Le rôle de l’argent sale
Tout en affirmant que les slogans qui sont scandés dans les manifestations populaires, chaque vendredi dans toutes les régions du pays, sont transmis via les réseaux sociaux, notamment Facebook, Mokhtar Saïd Mediouni a insisté sur le fait qu’«il faut aussi prendre en considération la participation active des réseaux de corruption algériens dans le financement de beaucoup de pages Facebook et de certaines chaînes de télévision basées à l’étranger». «Des réseaux qui ont dilapidé les ressources du pays et qui n’ont pas intérêt à ce que la situation se stabilise, notamment depuis qu’ils sont sous le coup de la justice avec la protection de l’ANP».

En conclusion, l’ex-officier supérieur de l’ANP a souligné que «tous les patriotes sincères sont tenus de se mobiliser pour expliquer à tous les Algériens que nul n’a le droit de jouer avec la stabilité et la souveraineté du pays». «Nous sommes tous appelés à travailler rapidement à l’organisation d’une élection présidentielle libre et démocratique, seul moyen de l’expression de la volonté populaire et d’une sortie viable de la crise politique».

La stratégie des instigateurs dévoilée
Le géant du Web américain a déclaré que les auteurs de ces campagnes ont tenté de dissimuler leur identité. Cependant, les investigations des ingénieurs de cyber-sécurité de Facebook ont réussi à mettre en évidence des connexions avec des individus liés au gouvernement saoudien d'une part, et avec deux sociétés de marketing, New Waves en Égypte et Newave aux Émirats arabes unis (EAU).
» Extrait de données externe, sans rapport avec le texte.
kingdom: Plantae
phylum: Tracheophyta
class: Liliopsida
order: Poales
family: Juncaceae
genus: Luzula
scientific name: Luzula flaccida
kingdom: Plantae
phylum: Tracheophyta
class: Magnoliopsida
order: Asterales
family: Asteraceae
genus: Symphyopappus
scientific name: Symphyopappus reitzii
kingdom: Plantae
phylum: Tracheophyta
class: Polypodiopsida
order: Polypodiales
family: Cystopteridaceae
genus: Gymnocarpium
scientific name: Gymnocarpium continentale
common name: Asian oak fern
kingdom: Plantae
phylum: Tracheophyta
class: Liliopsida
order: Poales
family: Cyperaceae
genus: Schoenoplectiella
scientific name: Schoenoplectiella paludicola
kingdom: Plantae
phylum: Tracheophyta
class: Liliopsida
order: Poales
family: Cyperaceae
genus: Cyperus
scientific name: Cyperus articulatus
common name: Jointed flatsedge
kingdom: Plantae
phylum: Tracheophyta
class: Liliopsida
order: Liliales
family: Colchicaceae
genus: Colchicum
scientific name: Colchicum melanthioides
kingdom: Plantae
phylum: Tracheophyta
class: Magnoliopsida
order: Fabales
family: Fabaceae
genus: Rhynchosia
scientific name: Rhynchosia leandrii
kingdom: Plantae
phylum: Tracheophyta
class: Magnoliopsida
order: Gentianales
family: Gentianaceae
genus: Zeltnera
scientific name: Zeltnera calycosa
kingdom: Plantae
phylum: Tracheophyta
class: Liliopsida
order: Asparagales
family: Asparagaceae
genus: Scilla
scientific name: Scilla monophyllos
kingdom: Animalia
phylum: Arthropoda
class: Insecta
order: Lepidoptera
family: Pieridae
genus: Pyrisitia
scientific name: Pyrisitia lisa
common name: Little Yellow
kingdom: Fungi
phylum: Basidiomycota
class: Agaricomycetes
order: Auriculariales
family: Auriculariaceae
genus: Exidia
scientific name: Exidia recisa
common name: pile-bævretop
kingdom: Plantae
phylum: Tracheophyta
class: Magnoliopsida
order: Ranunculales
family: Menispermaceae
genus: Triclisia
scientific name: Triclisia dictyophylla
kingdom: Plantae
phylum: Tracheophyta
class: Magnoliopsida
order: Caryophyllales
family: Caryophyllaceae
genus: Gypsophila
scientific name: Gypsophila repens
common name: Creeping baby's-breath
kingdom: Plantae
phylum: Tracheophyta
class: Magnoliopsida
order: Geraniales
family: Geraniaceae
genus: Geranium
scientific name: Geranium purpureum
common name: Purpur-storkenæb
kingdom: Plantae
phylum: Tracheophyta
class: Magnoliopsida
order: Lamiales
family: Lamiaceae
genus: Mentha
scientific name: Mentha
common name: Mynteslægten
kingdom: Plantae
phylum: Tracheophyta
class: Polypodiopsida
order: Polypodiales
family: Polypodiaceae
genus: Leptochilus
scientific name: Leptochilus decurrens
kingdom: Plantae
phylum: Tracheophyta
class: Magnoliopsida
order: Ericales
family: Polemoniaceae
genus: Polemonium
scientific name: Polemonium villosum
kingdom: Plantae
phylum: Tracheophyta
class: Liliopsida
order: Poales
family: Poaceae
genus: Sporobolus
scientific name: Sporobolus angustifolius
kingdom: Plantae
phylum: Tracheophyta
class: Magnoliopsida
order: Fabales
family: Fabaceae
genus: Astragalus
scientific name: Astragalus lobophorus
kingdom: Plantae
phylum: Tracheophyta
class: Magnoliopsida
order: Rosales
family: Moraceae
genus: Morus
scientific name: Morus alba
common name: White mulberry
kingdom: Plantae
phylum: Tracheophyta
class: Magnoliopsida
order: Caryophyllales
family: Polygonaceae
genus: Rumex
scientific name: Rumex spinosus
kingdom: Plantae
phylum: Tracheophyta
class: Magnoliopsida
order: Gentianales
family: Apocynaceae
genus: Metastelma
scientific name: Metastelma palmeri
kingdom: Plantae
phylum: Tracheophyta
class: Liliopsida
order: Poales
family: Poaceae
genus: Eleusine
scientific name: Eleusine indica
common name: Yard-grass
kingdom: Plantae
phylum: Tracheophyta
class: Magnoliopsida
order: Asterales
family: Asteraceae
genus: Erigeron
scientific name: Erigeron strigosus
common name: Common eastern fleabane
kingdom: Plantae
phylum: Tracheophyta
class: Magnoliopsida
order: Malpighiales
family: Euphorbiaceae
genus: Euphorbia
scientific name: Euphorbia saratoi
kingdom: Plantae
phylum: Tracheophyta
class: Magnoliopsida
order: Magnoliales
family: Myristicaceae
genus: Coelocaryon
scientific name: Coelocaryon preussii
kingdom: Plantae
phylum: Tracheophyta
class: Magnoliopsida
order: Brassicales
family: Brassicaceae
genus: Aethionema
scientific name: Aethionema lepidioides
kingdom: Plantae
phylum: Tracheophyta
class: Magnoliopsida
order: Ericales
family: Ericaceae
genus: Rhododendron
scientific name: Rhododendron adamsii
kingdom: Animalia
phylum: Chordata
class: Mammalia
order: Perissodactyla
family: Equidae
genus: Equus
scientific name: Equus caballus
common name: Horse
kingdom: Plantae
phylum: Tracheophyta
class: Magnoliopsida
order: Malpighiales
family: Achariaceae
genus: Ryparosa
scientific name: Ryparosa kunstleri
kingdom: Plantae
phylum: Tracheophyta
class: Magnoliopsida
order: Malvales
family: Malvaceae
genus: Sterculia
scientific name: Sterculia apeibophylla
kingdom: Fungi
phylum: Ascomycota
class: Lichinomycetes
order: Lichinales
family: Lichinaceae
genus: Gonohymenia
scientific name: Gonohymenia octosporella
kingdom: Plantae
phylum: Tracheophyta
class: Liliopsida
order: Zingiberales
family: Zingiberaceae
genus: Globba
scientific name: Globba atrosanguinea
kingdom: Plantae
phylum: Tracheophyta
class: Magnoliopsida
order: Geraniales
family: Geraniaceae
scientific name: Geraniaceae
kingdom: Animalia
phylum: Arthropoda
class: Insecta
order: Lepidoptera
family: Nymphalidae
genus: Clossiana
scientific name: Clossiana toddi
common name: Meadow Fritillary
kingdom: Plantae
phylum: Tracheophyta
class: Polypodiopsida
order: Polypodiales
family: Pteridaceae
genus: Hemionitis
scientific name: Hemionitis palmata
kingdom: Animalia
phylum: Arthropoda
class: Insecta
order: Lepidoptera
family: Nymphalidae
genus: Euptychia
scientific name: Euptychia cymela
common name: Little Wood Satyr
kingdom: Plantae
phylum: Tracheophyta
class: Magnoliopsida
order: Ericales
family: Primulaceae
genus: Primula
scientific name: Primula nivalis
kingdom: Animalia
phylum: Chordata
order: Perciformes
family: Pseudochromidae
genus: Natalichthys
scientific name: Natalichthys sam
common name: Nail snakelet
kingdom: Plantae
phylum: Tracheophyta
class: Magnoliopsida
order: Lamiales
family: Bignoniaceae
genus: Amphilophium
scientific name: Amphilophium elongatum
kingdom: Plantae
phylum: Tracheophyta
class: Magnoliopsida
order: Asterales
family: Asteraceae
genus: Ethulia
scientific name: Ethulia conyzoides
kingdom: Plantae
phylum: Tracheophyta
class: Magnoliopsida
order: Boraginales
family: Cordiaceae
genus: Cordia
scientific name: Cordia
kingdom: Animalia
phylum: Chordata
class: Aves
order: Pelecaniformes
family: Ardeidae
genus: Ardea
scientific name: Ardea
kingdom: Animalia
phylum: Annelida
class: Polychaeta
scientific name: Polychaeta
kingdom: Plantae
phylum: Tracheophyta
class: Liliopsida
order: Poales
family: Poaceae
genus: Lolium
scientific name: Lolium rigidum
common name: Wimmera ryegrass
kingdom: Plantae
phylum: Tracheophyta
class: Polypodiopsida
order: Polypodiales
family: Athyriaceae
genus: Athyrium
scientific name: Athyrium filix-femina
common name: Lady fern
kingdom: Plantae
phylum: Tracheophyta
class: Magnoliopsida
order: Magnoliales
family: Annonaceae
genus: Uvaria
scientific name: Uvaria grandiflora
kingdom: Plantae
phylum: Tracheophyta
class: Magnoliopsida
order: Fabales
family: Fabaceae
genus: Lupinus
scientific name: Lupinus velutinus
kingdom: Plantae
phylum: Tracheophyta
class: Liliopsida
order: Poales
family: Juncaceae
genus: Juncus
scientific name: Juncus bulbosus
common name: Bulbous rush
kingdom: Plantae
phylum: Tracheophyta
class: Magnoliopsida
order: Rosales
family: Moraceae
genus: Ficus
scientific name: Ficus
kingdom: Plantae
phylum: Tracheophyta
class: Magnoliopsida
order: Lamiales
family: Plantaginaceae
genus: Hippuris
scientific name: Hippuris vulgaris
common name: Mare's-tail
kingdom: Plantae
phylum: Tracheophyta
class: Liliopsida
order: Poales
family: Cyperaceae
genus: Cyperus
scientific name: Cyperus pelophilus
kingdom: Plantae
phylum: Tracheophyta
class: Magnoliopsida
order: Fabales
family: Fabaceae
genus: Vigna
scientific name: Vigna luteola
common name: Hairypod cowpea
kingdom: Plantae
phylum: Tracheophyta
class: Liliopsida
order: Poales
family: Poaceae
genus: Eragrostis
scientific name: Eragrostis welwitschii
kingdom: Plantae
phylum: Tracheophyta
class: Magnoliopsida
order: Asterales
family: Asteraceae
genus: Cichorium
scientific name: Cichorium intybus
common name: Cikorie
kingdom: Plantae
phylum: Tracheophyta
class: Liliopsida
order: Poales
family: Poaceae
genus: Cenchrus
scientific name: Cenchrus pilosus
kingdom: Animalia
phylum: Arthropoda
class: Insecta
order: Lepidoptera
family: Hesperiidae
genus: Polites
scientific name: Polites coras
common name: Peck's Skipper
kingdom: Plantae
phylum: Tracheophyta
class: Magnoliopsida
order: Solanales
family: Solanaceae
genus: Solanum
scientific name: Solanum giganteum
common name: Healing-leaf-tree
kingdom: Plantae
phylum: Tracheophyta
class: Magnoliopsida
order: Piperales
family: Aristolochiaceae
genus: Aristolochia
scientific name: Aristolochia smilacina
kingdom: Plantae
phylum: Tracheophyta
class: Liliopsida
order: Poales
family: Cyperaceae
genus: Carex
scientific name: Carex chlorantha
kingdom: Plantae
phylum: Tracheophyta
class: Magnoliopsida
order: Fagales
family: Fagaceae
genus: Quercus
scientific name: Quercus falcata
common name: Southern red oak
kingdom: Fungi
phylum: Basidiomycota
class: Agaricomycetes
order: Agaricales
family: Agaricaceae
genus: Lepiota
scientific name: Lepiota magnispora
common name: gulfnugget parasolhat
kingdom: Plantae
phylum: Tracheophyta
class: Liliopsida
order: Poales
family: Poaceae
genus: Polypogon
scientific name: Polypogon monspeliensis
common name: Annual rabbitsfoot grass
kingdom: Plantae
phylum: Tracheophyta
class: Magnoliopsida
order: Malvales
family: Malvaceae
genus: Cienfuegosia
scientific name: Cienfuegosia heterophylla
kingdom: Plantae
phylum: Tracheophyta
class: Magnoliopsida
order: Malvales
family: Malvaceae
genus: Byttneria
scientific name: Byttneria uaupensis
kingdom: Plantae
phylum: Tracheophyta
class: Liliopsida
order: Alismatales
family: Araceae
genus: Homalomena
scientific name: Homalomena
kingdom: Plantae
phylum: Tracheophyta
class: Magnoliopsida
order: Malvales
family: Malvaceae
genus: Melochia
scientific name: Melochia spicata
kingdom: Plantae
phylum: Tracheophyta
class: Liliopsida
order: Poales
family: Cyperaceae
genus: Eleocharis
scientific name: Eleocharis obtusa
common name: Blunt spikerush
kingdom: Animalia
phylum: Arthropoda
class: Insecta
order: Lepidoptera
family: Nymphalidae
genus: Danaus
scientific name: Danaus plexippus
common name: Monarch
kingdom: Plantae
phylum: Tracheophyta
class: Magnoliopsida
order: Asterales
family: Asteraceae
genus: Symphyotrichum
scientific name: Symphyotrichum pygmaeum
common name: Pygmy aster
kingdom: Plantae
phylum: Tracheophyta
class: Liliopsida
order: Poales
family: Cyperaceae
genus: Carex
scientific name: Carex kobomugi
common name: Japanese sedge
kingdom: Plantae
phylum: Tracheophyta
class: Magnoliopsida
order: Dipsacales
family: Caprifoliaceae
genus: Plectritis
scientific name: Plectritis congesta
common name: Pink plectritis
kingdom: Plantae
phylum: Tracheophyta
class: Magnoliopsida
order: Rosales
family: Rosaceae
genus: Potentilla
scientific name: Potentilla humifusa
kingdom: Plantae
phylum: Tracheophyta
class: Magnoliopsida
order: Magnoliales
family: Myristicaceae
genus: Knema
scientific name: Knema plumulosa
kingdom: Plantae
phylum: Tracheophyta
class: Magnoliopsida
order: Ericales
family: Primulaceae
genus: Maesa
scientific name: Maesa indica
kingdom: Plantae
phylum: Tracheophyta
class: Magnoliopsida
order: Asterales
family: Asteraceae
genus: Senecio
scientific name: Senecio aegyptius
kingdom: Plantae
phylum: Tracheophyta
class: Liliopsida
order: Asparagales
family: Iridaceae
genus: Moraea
«Nous travaillons constamment pour repérer et mettre fin à ce type d'activités parce que nous ne voulons pas que nos services soient utilisés pour manipuler les gens», a indiqué Facebook, précisant que «nous supprimons ces pages et comptes à cause de leur comportement, pas à cause des contenus publiés».

«Dans chacun de ces deux cas [non liés entre eux, ndlr], des personnes ont agi de façon concertée et utilisé des faux comptes pour se faire passer pour d'autres personnes et entités», a précisé Nathaniel Gleicher, chef de l'unité de cyber-sécurité du réseau. «C'est pour cette raison que nous sommes intervenus», a-t-il ajouté.

Selon Facebook, plus de 13,7 millions de comptes suivaient les pages de la campagne venue d'Égypte et des EAU, et environ 1,4 million suivaient celles de la campagne saoudienne. L’entreprise a également rappelé avoir bloqué une campagne de manipulation venue d'Iran, en janvier dernier.